» **Information shown**

━━━━━━

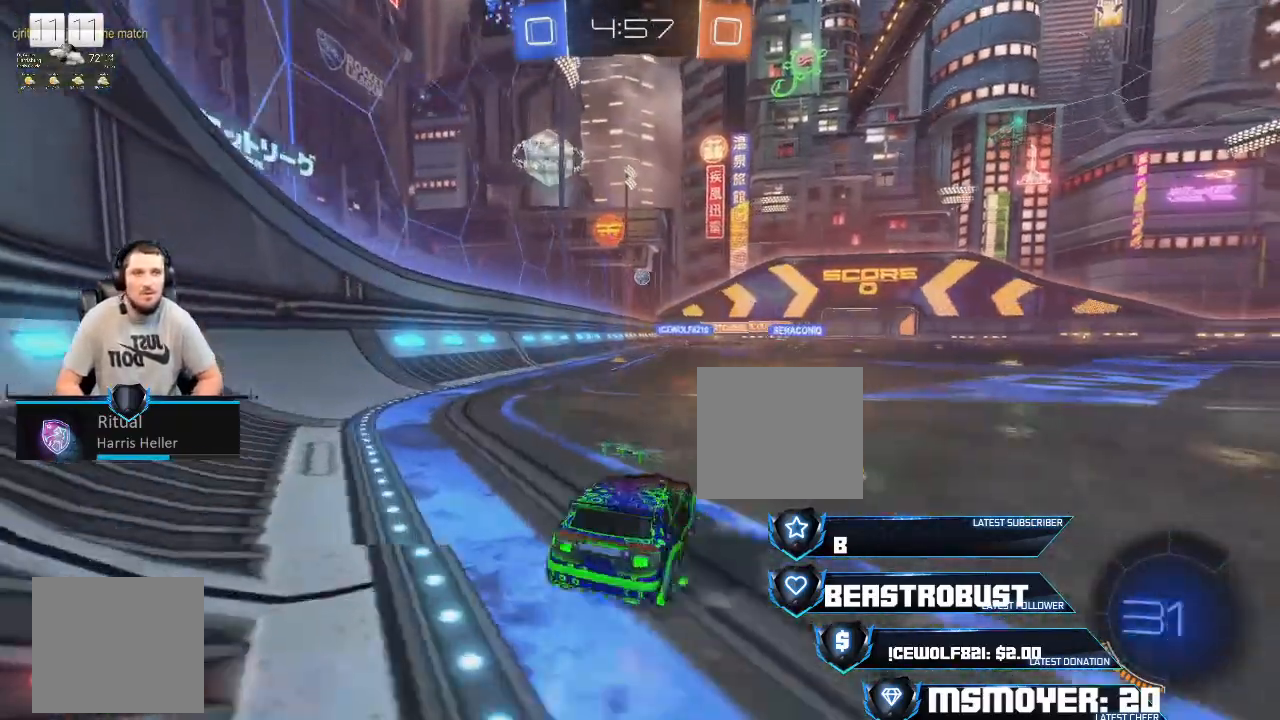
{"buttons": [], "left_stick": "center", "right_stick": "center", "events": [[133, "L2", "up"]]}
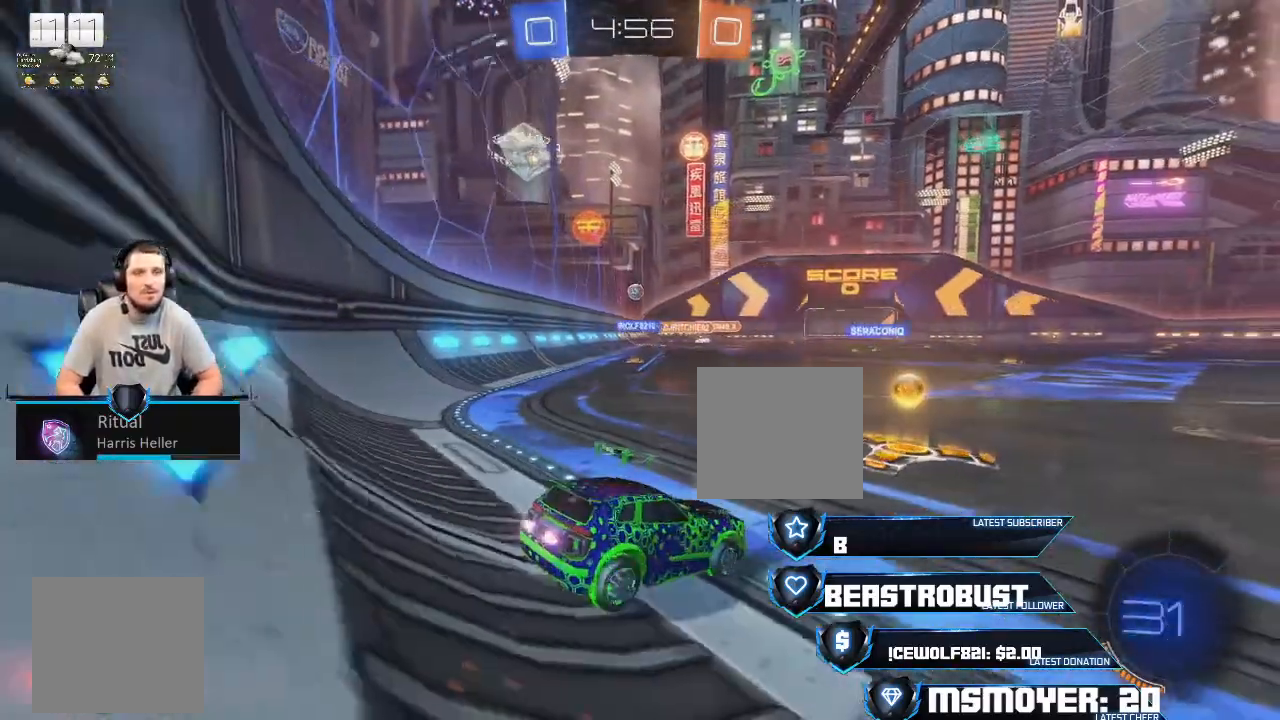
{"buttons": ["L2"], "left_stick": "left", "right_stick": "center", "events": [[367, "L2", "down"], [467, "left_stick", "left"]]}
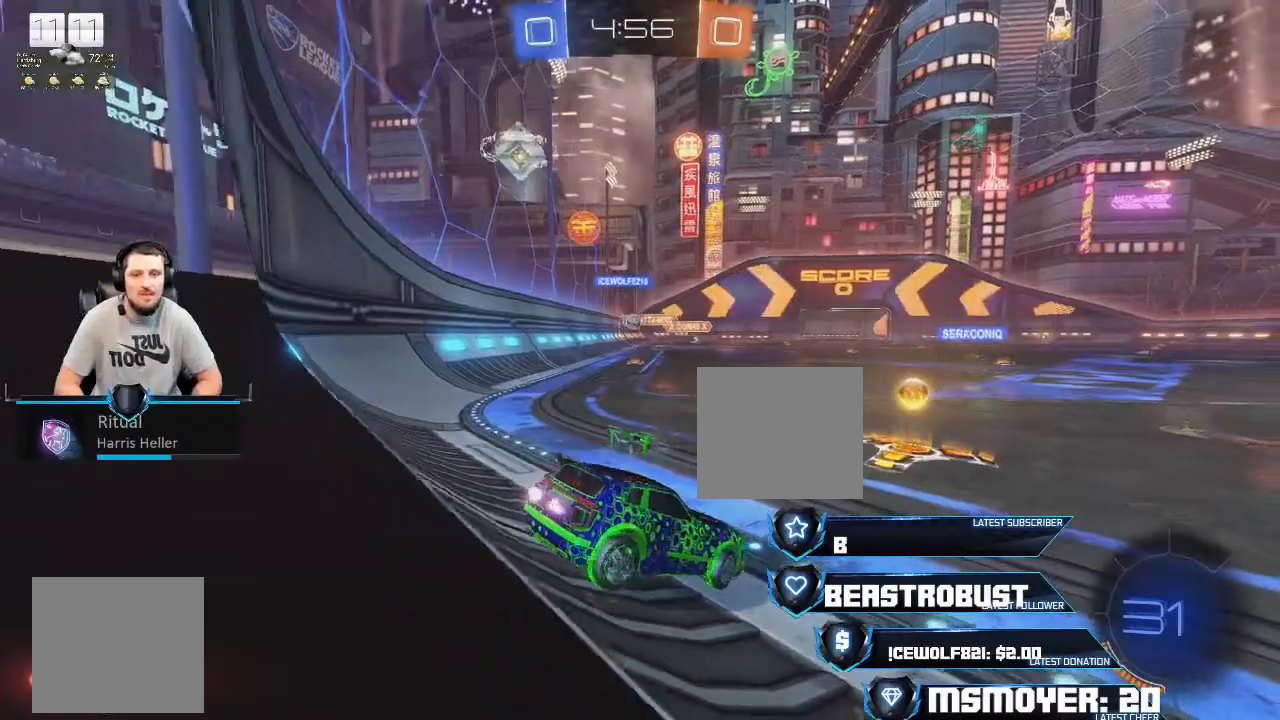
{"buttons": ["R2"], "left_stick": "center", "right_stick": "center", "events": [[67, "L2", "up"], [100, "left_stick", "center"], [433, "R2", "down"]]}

━━━━━━

» **Exercise aim**
Would you retype the listing above exactly, omitting its pictures?

» **Solution for this problem**
{"buttons": [], "left_stick": "center", "right_stick": "center", "events": [[133, "L2", "up"]]}
{"buttons": ["L2"], "left_stick": "left", "right_stick": "center", "events": [[367, "L2", "down"], [467, "left_stick", "left"]]}
{"buttons": ["R2"], "left_stick": "center", "right_stick": "center", "events": [[67, "L2", "up"], [100, "left_stick", "center"], [433, "R2", "down"]]}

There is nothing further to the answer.